After lying down with Jamie for the night at the end of the Outlander Season 6 premiere, Claire abruptly gets up from a nightmare and tells her husband she wants a cup of tea. But when she gets downstairs to her surgery, Claire uses ether on Outlander. Claire has been through a lot in the Starz series, but she's using her latest medical experiment to give her a respite from the flashbacks of her traumatic past, particularly the kidnapping and sexual assault by Lionel Brown's gang in the Season 5 finale. In a Zoom with reporters ahead of the premiere, The Dipp had the chance to talk to Caitríona Balfe and Sam Heughan about Claire's reliance on this substance and what her keeping it a secret means for her relationship with Jamie.
"It's not something that is necessarily a conscious decision of hers," Balfe tells The Dipp of Claire going to the ether. "I think she begins to self-medicate in a way that she's lulling herself into this thought that it's purely for medicinal purposes and experimental purposes, but it does offer her an escape."
"As we see, Claire is dealing with PTSD from the events of last season and this is something she's never really had to face in the same way before," Balfe says of Claire's mind flashing to Lionel Brown and the group of men who kidnapped her (plus, other traumatic moments from her past, including those involving Geillis Duncan, Dougal MacKenzie, and Black Jack Randall). "Her ability to compartmentalize and to continue on, it's not serving her anymore this season."
With so many of the main characters experiencing sexual abuse throughout the series, Outlander has had to creatively demonstrate how different characters respond. Though Claire does suffer from post-traumatic stress related to the attack later in the book series, this use of ether is a departure from A Breath of Snow and Ashes by Diana Gabaldon. As Gabaldon goes to lengths to show how volatile ether is and the dangers to Claire of creating it, the show made an artistic choice to have Claire administer it to herself.
"It was really interesting to explore her in that way and definitely she starts to lean on the ether," Balfe says. "And I think it takes an intervention from Jamie for her to really realize how far down that rabbit hole she's gone."
When it comes to Jamie's role in this plot, Heughan notes that one troubling aspect is that Claire is keeping it a secret from his character.
"Claire and Jamie always have each other and they always have that honesty between each other," Heughan says. "She doesn't tell him and she starts to self-medicate and it grows, this dependency on it."
"When any one person is going through trauma, there's a side of them that they're trying to protect and they're holding back from sharing with somebody else. And I think we see this with Claire and Jamie," Balfe adds. "She ends up having a secret, right? Her secret is that she's struggling and that she's leaning on something other than her family and her relationship to get through it."
"I think that's a very common thing with trauma. That people end up hiding in a certain way or hiding a part of themselves," Balfe says. "And any secrets between a couple can just drive a slight wedge between them."
In the first "Echoes" scene that takes place in present-day on the Ridge, Jamie is concerned when he finds Claire under the influence of the anesthetic.

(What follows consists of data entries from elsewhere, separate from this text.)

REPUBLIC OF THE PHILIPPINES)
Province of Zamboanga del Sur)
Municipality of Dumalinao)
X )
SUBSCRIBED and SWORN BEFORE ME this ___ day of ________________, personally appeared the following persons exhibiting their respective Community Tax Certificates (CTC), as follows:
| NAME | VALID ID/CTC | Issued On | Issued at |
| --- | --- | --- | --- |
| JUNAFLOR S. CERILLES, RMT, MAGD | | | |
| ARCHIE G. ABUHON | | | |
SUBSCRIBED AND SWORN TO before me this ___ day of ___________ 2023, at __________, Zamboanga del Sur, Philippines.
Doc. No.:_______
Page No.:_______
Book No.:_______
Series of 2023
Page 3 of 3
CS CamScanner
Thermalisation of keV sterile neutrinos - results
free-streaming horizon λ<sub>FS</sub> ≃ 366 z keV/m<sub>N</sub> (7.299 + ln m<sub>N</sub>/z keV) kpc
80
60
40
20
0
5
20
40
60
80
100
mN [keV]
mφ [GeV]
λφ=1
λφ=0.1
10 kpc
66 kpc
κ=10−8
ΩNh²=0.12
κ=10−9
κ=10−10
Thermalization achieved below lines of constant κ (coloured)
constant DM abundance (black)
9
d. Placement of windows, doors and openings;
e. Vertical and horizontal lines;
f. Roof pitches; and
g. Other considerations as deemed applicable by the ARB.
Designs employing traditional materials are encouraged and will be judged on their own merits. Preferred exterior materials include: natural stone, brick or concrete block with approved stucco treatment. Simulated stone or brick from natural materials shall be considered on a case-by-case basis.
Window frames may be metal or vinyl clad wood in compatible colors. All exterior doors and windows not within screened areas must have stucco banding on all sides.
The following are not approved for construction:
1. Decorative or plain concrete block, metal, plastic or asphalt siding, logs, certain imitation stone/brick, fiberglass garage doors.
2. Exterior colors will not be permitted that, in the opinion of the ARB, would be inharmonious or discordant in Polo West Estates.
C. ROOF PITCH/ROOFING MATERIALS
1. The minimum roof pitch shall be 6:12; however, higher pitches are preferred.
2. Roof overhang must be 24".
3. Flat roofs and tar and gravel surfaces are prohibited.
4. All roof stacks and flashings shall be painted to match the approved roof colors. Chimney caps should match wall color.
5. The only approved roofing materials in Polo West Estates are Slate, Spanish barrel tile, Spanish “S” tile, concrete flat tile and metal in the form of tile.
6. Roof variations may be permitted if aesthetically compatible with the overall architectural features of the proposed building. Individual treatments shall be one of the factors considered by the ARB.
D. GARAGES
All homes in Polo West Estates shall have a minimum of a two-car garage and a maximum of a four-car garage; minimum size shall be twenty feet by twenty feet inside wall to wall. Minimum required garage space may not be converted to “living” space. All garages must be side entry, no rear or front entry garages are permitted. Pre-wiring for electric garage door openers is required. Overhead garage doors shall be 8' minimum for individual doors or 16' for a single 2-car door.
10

She chalks it up as an exciting medical experiment, but the final scene of the episode reveals the darker truth. "Jamie's aware that there's something wrong, but he can't, obviously, put his finger on it," Heughan says. "But he also doesn't want to pressure her. Having been through something similar himself, he wants to give her space and time to come to terms or to deal with the trauma."
"He knows that she will come to him or talk to him about it if and when the time's right," he says.
As supportive as he is, Heughan also notes that Jamie is "distracted" by the "external forces" that are forcing him to choose which side he'll be on in the upcoming American Revolution. Not to mention the arrival of his old Ardsmuir rival, Tom Christie.
"I guess they lose sight of each other briefly," he says of Jamie and Claire. "But obviously to get through any of these traumas, they need each other and that is the same in this case."
While book readers may initially struggle with this change from the novels (though Claire's voiceover using the Drums of Autumn ghost prologue should help), both Balfe and Heughan — who became producers during Season 5 — appear to be proud of the way Claire's trauma is being handled this season.
"It's a really tough storyline for Claire and I think Caitríona really beautifully played it," Heughan says. "She pushed the writers to really make sure that it was an honest and rewarding storyline." And onscreen, it seems it will take some gentle pushing from Jamie for Claire to realize she's not as healed as she's pretending.